───── DATA SUPPLIED ─────
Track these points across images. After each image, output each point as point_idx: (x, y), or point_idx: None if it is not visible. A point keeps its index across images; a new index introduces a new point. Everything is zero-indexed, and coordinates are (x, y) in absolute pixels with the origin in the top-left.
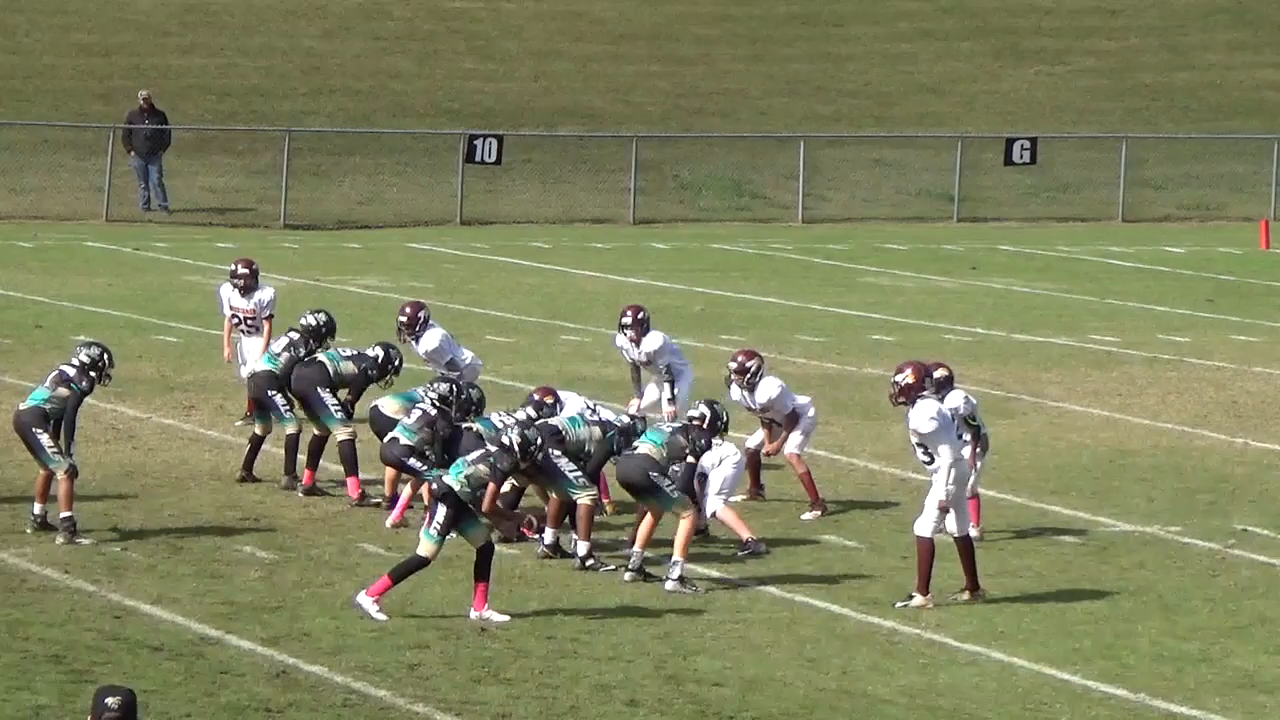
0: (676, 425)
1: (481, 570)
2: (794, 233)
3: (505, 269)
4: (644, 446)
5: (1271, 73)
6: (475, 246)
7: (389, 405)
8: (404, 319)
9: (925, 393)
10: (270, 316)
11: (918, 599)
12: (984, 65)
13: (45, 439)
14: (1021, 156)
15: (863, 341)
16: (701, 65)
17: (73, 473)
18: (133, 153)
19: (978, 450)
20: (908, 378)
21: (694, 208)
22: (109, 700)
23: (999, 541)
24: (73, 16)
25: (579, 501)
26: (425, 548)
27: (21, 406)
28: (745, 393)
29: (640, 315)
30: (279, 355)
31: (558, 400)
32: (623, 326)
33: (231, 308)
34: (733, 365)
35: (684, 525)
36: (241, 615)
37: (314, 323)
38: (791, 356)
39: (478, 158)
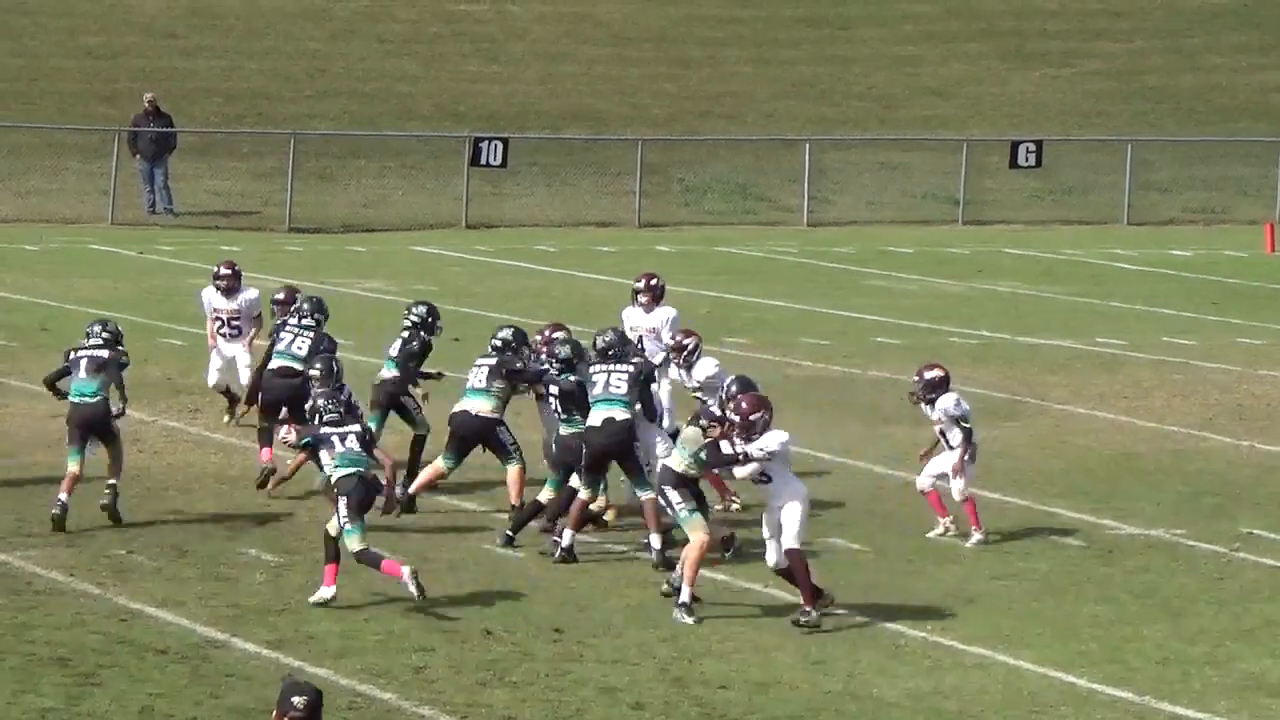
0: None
1: (332, 552)
2: (799, 236)
3: (510, 272)
4: (672, 459)
5: (1278, 75)
6: (480, 250)
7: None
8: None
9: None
10: (258, 317)
11: (814, 613)
12: (990, 68)
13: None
14: (1027, 159)
15: (868, 344)
16: (707, 68)
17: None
18: (138, 155)
19: (966, 456)
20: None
21: (699, 211)
22: (295, 700)
23: (1004, 544)
24: (78, 19)
25: (579, 495)
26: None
27: (83, 402)
28: (682, 371)
29: (654, 282)
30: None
31: (568, 336)
32: (635, 293)
33: (214, 309)
34: (670, 343)
35: (693, 547)
36: (247, 618)
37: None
38: (797, 359)
39: (483, 161)
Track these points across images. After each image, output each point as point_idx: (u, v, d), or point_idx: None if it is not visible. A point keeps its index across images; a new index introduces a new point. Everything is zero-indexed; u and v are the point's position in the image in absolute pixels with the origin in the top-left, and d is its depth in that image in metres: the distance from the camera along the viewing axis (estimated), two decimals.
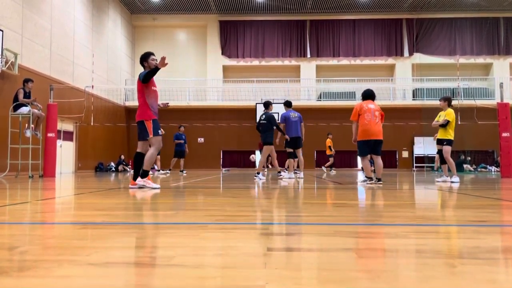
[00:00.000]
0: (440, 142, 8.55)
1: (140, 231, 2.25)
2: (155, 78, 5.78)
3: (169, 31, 23.73)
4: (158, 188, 5.58)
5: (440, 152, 8.57)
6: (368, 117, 6.92)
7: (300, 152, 9.73)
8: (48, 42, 14.79)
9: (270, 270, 1.37)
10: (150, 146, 5.62)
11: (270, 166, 17.53)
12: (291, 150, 9.71)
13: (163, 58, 5.23)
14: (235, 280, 1.26)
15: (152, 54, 5.82)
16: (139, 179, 5.61)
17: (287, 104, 9.99)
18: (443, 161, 8.49)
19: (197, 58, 23.61)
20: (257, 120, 9.62)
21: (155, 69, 5.42)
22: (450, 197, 4.71)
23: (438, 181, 8.26)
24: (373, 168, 7.80)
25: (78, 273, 1.33)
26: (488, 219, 2.74)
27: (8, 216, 2.89)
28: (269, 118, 9.18)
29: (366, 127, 6.92)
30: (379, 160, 6.99)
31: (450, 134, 8.37)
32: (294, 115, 9.69)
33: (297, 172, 11.03)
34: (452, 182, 7.94)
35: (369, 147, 6.95)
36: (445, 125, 8.34)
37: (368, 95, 7.29)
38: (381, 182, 6.90)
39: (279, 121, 9.92)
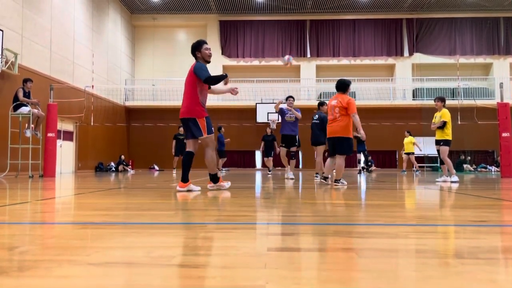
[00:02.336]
0: (437, 142, 8.55)
1: (140, 231, 2.25)
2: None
3: (169, 31, 23.73)
4: (227, 187, 5.39)
5: (439, 152, 8.58)
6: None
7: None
8: (48, 42, 14.79)
9: (270, 270, 1.37)
10: (206, 146, 5.14)
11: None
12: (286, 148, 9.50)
13: (235, 90, 5.26)
14: (235, 280, 1.26)
15: (205, 42, 5.25)
16: (211, 184, 5.28)
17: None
18: (442, 161, 8.49)
19: None
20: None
21: (223, 76, 5.14)
22: (450, 197, 4.71)
23: (438, 181, 8.27)
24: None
25: (78, 273, 1.33)
26: (488, 219, 2.74)
27: (8, 216, 2.89)
28: (323, 118, 9.02)
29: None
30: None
31: (447, 135, 8.36)
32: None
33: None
34: (452, 182, 7.95)
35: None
36: (442, 126, 8.34)
37: (336, 86, 6.67)
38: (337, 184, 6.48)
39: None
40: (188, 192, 4.94)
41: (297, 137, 9.46)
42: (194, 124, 4.99)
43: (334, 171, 6.70)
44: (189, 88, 5.03)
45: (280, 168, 19.68)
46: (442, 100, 8.57)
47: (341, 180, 6.48)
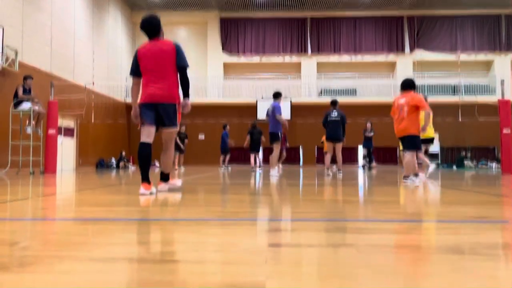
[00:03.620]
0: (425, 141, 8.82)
1: (141, 227, 2.25)
2: None
3: (169, 28, 23.66)
4: (180, 185, 4.70)
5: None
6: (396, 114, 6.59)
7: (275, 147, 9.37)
8: (49, 39, 14.78)
9: (271, 266, 1.37)
10: (171, 139, 4.36)
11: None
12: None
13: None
14: (236, 276, 1.26)
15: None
16: (162, 185, 4.42)
17: (275, 95, 9.58)
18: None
19: (198, 55, 23.58)
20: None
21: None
22: (450, 193, 4.71)
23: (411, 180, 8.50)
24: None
25: (79, 269, 1.33)
26: (489, 215, 2.74)
27: (10, 212, 2.89)
28: (342, 116, 9.40)
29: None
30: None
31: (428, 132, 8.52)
32: (269, 108, 9.39)
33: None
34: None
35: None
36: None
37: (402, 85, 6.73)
38: (406, 180, 6.42)
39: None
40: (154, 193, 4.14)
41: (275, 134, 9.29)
42: (175, 112, 4.20)
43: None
44: (171, 69, 4.19)
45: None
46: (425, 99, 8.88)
47: (410, 177, 6.35)
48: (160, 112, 4.16)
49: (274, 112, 9.17)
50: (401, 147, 11.04)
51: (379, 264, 1.41)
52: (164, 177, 4.44)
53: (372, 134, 15.61)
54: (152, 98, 4.15)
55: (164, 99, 4.14)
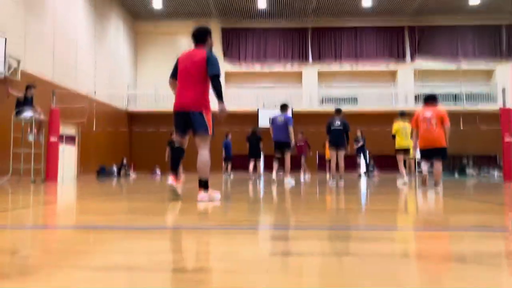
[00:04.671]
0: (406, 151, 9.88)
1: (142, 236, 2.25)
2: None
3: (171, 37, 23.82)
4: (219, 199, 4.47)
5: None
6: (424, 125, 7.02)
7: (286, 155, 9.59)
8: (51, 48, 14.86)
9: (272, 274, 1.36)
10: (205, 146, 4.44)
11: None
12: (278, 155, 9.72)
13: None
14: (236, 285, 1.26)
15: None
16: (203, 194, 4.30)
17: (282, 107, 9.84)
18: (404, 165, 9.90)
19: None
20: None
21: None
22: (452, 202, 4.69)
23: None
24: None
25: (80, 278, 1.33)
26: (491, 224, 2.73)
27: (11, 221, 2.89)
28: (345, 124, 9.60)
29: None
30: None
31: (396, 143, 9.85)
32: (281, 118, 9.56)
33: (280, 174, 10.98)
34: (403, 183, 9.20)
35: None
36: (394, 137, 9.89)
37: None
38: (437, 187, 6.83)
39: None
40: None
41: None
42: (201, 119, 4.32)
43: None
44: (200, 77, 4.35)
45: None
46: (399, 114, 10.10)
47: (440, 184, 6.86)
48: (190, 119, 4.37)
49: (287, 123, 9.46)
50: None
51: (382, 273, 1.40)
52: (203, 185, 4.34)
53: (361, 143, 15.57)
54: (181, 106, 4.41)
55: (192, 107, 4.34)
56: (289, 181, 9.26)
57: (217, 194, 4.49)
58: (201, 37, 4.62)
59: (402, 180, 9.35)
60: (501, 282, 1.34)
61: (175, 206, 3.91)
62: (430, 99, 7.17)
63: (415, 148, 7.35)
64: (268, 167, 17.27)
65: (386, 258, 1.65)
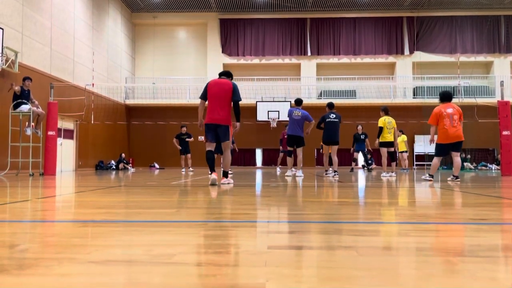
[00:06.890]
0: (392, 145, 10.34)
1: (141, 229, 2.25)
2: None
3: (169, 29, 23.71)
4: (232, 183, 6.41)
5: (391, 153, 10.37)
6: (447, 122, 7.40)
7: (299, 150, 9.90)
8: (49, 40, 14.78)
9: (271, 268, 1.37)
10: (227, 148, 6.26)
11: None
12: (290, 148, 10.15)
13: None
14: (236, 278, 1.26)
15: None
16: (225, 179, 6.24)
17: (297, 102, 10.12)
18: (393, 159, 10.36)
19: (197, 57, 23.60)
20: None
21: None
22: (450, 195, 4.71)
23: (384, 176, 9.75)
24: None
25: (79, 271, 1.33)
26: (488, 217, 2.74)
27: (9, 214, 2.89)
28: (340, 117, 10.12)
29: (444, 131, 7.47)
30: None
31: (384, 138, 10.28)
32: (297, 113, 9.73)
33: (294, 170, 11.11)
34: (388, 176, 9.62)
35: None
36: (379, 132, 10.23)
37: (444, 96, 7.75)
38: (458, 179, 7.34)
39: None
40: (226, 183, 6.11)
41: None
42: (226, 131, 6.09)
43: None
44: (227, 101, 6.10)
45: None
46: (382, 110, 10.52)
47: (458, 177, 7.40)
48: (218, 131, 6.11)
49: (305, 119, 9.81)
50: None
51: (379, 266, 1.41)
52: (225, 174, 6.34)
53: (363, 137, 15.64)
54: (213, 120, 6.09)
55: (221, 122, 6.08)
56: (300, 173, 9.56)
57: (231, 180, 6.50)
58: (227, 74, 6.40)
59: (387, 174, 9.79)
60: (498, 275, 1.35)
61: (175, 200, 3.92)
62: (448, 97, 7.63)
63: (431, 142, 7.86)
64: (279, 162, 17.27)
65: (382, 251, 1.66)
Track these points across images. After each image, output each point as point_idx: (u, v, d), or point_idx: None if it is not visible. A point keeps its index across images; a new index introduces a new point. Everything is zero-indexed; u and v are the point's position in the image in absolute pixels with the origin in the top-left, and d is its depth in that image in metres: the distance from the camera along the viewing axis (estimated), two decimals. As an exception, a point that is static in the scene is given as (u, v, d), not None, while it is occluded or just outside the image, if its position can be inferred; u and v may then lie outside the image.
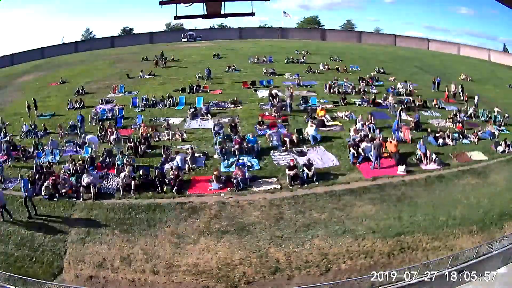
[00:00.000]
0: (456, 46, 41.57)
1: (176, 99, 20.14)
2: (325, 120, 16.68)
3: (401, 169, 12.83)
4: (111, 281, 8.84)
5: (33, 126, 16.76)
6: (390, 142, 13.86)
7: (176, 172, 12.01)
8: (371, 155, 13.27)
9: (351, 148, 13.67)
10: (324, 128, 16.23)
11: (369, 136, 14.55)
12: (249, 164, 13.17)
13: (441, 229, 10.29)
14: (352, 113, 17.80)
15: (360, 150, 13.58)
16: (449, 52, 40.46)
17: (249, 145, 13.94)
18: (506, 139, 14.90)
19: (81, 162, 12.87)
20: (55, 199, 11.43)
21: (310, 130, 15.32)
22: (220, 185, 11.85)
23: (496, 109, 18.43)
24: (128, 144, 14.35)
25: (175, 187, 11.67)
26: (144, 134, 15.07)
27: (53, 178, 11.79)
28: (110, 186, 12.19)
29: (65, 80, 26.20)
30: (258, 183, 12.16)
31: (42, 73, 29.89)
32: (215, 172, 12.08)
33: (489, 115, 18.23)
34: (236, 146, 13.63)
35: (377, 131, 15.25)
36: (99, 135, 15.59)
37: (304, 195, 11.60)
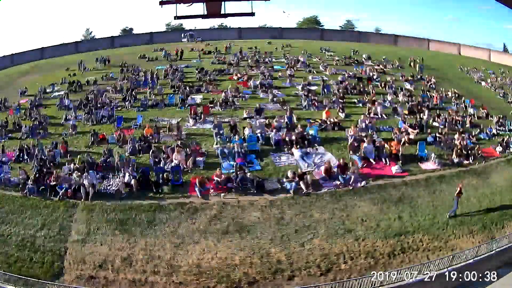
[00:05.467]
0: (456, 46, 41.56)
1: (176, 99, 20.19)
2: (329, 122, 16.64)
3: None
4: (112, 281, 8.83)
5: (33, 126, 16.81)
6: (391, 142, 13.91)
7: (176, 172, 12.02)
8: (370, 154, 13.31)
9: (352, 149, 13.69)
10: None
11: (368, 136, 14.56)
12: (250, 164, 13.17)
13: (441, 229, 10.31)
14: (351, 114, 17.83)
15: (360, 150, 13.61)
16: (449, 52, 40.46)
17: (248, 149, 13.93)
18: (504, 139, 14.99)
19: (80, 162, 12.89)
20: (55, 198, 11.44)
21: (310, 130, 15.34)
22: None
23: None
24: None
25: (175, 187, 11.68)
26: (146, 135, 15.10)
27: (54, 177, 11.82)
28: (110, 186, 12.18)
29: (65, 81, 26.17)
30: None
31: (42, 74, 29.84)
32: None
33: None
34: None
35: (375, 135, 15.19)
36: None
37: (304, 195, 11.61)
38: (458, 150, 13.74)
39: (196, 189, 11.68)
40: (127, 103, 19.93)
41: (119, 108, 19.54)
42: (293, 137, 14.56)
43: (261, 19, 49.79)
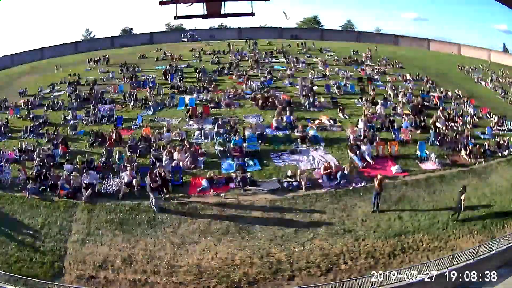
─────
## [WHAT IS NEEDED]
A single number is expected: how many lines in the entries above hold the word "depth".

## [RESPONSE AREA]
2